#### PROBLEM TO SOLVE:
Would you restate all the entries exactly, leaving nothing out?

** SUPPLIED DATA follows **

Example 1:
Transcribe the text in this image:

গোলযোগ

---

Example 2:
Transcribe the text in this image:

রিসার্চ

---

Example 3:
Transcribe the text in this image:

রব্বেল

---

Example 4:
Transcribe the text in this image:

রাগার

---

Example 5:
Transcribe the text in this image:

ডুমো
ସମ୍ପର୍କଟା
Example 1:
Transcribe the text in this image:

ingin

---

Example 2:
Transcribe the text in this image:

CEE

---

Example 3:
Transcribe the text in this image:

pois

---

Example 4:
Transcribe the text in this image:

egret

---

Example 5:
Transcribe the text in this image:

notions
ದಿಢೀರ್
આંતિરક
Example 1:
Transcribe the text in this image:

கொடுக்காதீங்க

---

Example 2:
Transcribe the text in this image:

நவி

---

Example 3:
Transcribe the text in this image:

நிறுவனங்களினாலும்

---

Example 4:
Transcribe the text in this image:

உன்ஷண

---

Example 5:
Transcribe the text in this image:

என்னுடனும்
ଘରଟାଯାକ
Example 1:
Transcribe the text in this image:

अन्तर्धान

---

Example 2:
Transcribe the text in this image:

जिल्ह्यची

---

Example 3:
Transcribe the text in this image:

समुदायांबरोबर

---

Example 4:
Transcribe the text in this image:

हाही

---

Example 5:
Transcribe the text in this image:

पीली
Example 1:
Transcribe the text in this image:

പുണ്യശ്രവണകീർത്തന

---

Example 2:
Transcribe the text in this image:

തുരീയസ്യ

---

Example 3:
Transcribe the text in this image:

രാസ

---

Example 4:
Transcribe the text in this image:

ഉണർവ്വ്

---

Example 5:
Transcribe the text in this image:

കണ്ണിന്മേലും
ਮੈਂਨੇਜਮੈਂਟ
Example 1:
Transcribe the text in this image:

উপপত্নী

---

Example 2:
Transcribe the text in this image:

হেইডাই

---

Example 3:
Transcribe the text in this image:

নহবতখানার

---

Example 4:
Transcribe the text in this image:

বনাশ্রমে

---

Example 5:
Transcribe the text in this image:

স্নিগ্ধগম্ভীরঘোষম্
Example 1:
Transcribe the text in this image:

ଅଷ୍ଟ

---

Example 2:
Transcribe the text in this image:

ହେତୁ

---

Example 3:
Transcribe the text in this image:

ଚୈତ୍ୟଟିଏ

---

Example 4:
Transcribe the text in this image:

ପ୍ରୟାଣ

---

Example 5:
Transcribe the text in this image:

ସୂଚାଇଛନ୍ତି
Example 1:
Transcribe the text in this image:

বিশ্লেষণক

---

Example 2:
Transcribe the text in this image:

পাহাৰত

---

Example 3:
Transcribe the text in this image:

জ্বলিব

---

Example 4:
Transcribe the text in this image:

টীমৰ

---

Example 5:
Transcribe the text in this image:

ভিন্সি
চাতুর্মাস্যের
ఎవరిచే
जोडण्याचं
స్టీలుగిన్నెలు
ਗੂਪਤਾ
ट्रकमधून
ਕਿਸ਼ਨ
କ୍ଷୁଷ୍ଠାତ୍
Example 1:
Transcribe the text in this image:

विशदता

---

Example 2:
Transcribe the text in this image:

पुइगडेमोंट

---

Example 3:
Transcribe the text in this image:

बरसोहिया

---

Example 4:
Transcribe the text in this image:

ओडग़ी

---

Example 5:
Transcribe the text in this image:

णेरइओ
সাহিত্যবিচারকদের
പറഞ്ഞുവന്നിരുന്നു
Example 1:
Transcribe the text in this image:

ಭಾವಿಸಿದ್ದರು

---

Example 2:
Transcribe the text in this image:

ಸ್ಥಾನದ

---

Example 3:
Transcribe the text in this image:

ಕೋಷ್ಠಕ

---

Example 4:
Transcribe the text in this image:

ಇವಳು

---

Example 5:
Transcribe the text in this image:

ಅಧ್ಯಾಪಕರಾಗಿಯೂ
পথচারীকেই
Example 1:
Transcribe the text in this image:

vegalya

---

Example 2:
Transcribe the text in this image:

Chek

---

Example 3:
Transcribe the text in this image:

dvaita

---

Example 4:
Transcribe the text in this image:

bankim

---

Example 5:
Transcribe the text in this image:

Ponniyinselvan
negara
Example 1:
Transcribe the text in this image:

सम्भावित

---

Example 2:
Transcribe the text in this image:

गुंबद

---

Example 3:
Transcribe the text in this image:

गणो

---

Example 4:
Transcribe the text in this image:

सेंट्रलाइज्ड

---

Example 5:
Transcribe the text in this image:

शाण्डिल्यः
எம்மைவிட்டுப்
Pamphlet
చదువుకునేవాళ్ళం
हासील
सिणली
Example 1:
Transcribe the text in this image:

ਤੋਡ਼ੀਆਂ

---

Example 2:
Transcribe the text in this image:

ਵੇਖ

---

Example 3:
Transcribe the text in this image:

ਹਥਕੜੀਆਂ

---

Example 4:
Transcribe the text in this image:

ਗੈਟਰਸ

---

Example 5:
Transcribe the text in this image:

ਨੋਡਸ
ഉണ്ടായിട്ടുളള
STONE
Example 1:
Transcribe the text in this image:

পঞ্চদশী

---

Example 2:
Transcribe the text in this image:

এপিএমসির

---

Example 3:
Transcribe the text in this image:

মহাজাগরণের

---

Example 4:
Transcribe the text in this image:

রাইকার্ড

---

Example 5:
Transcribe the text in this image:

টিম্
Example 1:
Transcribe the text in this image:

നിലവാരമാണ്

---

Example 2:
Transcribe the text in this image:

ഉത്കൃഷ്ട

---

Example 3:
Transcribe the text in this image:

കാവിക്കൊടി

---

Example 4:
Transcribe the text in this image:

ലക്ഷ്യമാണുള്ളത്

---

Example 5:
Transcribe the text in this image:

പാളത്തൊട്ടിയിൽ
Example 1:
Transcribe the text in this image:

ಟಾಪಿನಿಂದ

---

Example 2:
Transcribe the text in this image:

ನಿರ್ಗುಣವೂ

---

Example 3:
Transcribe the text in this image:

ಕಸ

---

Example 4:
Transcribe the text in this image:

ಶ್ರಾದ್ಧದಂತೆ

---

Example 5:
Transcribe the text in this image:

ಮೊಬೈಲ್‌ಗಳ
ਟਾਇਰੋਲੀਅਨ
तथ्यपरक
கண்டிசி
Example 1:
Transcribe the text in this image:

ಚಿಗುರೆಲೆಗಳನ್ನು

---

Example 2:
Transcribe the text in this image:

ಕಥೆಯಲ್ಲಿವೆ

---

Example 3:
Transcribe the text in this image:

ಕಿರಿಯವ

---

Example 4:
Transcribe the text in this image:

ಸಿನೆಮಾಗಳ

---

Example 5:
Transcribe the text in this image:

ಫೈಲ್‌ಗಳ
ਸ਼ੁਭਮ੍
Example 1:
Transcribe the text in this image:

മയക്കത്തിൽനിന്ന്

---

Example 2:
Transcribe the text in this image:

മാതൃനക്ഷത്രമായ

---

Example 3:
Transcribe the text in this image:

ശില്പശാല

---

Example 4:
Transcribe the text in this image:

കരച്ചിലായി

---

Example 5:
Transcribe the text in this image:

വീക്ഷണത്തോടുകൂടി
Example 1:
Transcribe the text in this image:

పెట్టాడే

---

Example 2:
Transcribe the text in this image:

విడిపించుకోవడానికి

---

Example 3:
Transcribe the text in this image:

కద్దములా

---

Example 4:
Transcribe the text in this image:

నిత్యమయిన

** End of SUPPLIED DATA **

#### COMPLETED TASK:
Example 1:
Transcribe the text in this image:

গোলযোগ

---

Example 2:
Transcribe the text in this image:

রিসার্চ

---

Example 3:
Transcribe the text in this image:

রব্বেল

---

Example 4:
Transcribe the text in this image:

রাগার

---

Example 5:
Transcribe the text in this image:

ডুমো
ସମ୍ପର୍କଟା
Example 1:
Transcribe the text in this image:

ingin

---

Example 2:
Transcribe the text in this image:

CEE

---

Example 3:
Transcribe the text in this image:

pois

---

Example 4:
Transcribe the text in this image:

egret

---

Example 5:
Transcribe the text in this image:

notions
ದಿಢೀರ್
આંતિરક
Example 1:
Transcribe the text in this image:

கொடுக்காதீங்க

---

Example 2:
Transcribe the text in this image:

நவி

---

Example 3:
Transcribe the text in this image:

நிறுவனங்களினாலும்

---

Example 4:
Transcribe the text in this image:

உன்ஷண

---

Example 5:
Transcribe the text in this image:

என்னுடனும்
ଘରଟାଯାକ
Example 1:
Transcribe the text in this image:

अन्तर्धान

---

Example 2:
Transcribe the text in this image:

जिल्ह्यची

---

Example 3:
Transcribe the text in this image:

समुदायांबरोबर

---

Example 4:
Transcribe the text in this image:

हाही

---

Example 5:
Transcribe the text in this image:

पीली
Example 1:
Transcribe the text in this image:

പുണ്യശ്രവണകീർത്തന

---

Example 2:
Transcribe the text in this image:

തുരീയസ്യ

---

Example 3:
Transcribe the text in this image:

രാസ

---

Example 4:
Transcribe the text in this image:

ഉണർവ്വ്

---

Example 5:
Transcribe the text in this image:

കണ്ണിന്മേലും
ਮੈਂਨੇਜਮੈਂਟ
Example 1:
Transcribe the text in this image:

উপপত্নী

---

Example 2:
Transcribe the text in this image:

হেইডাই

---

Example 3:
Transcribe the text in this image:

নহবতখানার

---

Example 4:
Transcribe the text in this image:

বনাশ্রমে

---

Example 5:
Transcribe the text in this image:

স্নিগ্ধগম্ভীরঘোষম্
Example 1:
Transcribe the text in this image:

ଅଷ୍ଟ

---

Example 2:
Transcribe the text in this image:

ହେତୁ

---

Example 3:
Transcribe the text in this image:

ଚୈତ୍ୟଟିଏ

---

Example 4:
Transcribe the text in this image:

ପ୍ରୟାଣ

---

Example 5:
Transcribe the text in this image:

ସୂଚାଇଛନ୍ତି
Example 1:
Transcribe the text in this image:

বিশ্লেষণক

---

Example 2:
Transcribe the text in this image:

পাহাৰত

---

Example 3:
Transcribe the text in this image:

জ্বলিব

---

Example 4:
Transcribe the text in this image:

টীমৰ

---

Example 5:
Transcribe the text in this image:

ভিন্সি
চাতুর্মাস্যের
ఎవరిచే
जोडण्याचं
స్టీలుగిన్నెలు
ਗੂਪਤਾ
ट्रकमधून
ਕਿਸ਼ਨ
କ୍ଷୁଷ୍ଠାତ୍
Example 1:
Transcribe the text in this image:

विशदता

---

Example 2:
Transcribe the text in this image:

पुइगडेमोंट

---

Example 3:
Transcribe the text in this image:

बरसोहिया

---

Example 4:
Transcribe the text in this image:

ओडग़ी

---

Example 5:
Transcribe the text in this image:

णेरइओ
সাহিত্যবিচারকদের
പറഞ്ഞുവന്നിരുന്നു
Example 1:
Transcribe the text in this image:

ಭಾವಿಸಿದ್ದರು

---

Example 2:
Transcribe the text in this image:

ಸ್ಥಾನದ

---

Example 3:
Transcribe the text in this image:

ಕೋಷ್ಠಕ

---

Example 4:
Transcribe the text in this image:

ಇವಳು

---

Example 5:
Transcribe the text in this image:

ಅಧ್ಯಾಪಕರಾಗಿಯೂ
পথচারীকেই
Example 1:
Transcribe the text in this image:

vegalya

---

Example 2:
Transcribe the text in this image:

Chek

---

Example 3:
Transcribe the text in this image:

dvaita

---

Example 4:
Transcribe the text in this image:

bankim

---

Example 5:
Transcribe the text in this image:

Ponniyinselvan
negara
Example 1:
Transcribe the text in this image:

सम्भावित

---

Example 2:
Transcribe the text in this image:

गुंबद

---

Example 3:
Transcribe the text in this image:

गणो

---

Example 4:
Transcribe the text in this image:

सेंट्रलाइज्ड

---

Example 5:
Transcribe the text in this image:

शाण्डिल्यः
எம்மைவிட்டுப்
Pamphlet
చదువుకునేవాళ్ళం
हासील
सिणली
Example 1:
Transcribe the text in this image:

ਤੋਡ਼ੀਆਂ

---

Example 2:
Transcribe the text in this image:

ਵੇਖ

---

Example 3:
Transcribe the text in this image:

ਹਥਕੜੀਆਂ

---

Example 4:
Transcribe the text in this image:

ਗੈਟਰਸ

---

Example 5:
Transcribe the text in this image:

ਨੋਡਸ
ഉണ്ടായിട്ടുളള
STONE
Example 1:
Transcribe the text in this image:

পঞ্চদশী

---

Example 2:
Transcribe the text in this image:

এপিএমসির

---

Example 3:
Transcribe the text in this image:

মহাজাগরণের

---

Example 4:
Transcribe the text in this image:

রাইকার্ড

---

Example 5:
Transcribe the text in this image:

টিম্
Example 1:
Transcribe the text in this image:

നിലവാരമാണ്

---

Example 2:
Transcribe the text in this image:

ഉത്കൃഷ്ട

---

Example 3:
Transcribe the text in this image:

കാവിക്കൊടി

---

Example 4:
Transcribe the text in this image:

ലക്ഷ്യമാണുള്ളത്

---

Example 5:
Transcribe the text in this image:

പാളത്തൊട്ടിയിൽ
Example 1:
Transcribe the text in this image:

ಟಾಪಿನಿಂದ

---

Example 2:
Transcribe the text in this image:

ನಿರ್ಗುಣವೂ

---

Example 3:
Transcribe the text in this image:

ಕಸ

---

Example 4:
Transcribe the text in this image:

ಶ್ರಾದ್ಧದಂತೆ

---

Example 5:
Transcribe the text in this image:

ಮೊಬೈಲ್‌ಗಳ
ਟਾਇਰੋਲੀਅਨ
तथ्यपरक
கண்டிசி
Example 1:
Transcribe the text in this image:

ಚಿಗುರೆಲೆಗಳನ್ನು

---

Example 2:
Transcribe the text in this image:

ಕಥೆಯಲ್ಲಿವೆ

---

Example 3:
Transcribe the text in this image:

ಕಿರಿಯವ

---

Example 4:
Transcribe the text in this image:

ಸಿನೆಮಾಗಳ

---

Example 5:
Transcribe the text in this image:

ಫೈಲ್‌ಗಳ
ਸ਼ੁਭਮ੍
Example 1:
Transcribe the text in this image:

മയക്കത്തിൽനിന്ന്

---

Example 2:
Transcribe the text in this image:

മാതൃനക്ഷത്രമായ

---

Example 3:
Transcribe the text in this image:

ശില്പശാല

---

Example 4:
Transcribe the text in this image:

കരച്ചിലായി

---

Example 5:
Transcribe the text in this image:

വീക്ഷണത്തോടുകൂടി
Example 1:
Transcribe the text in this image:

పెట్టాడే

---

Example 2:
Transcribe the text in this image:

విడిపించుకోవడానికి

---

Example 3:
Transcribe the text in this image:

కద్దములా

---

Example 4:
Transcribe the text in this image:

నిత్యమయిన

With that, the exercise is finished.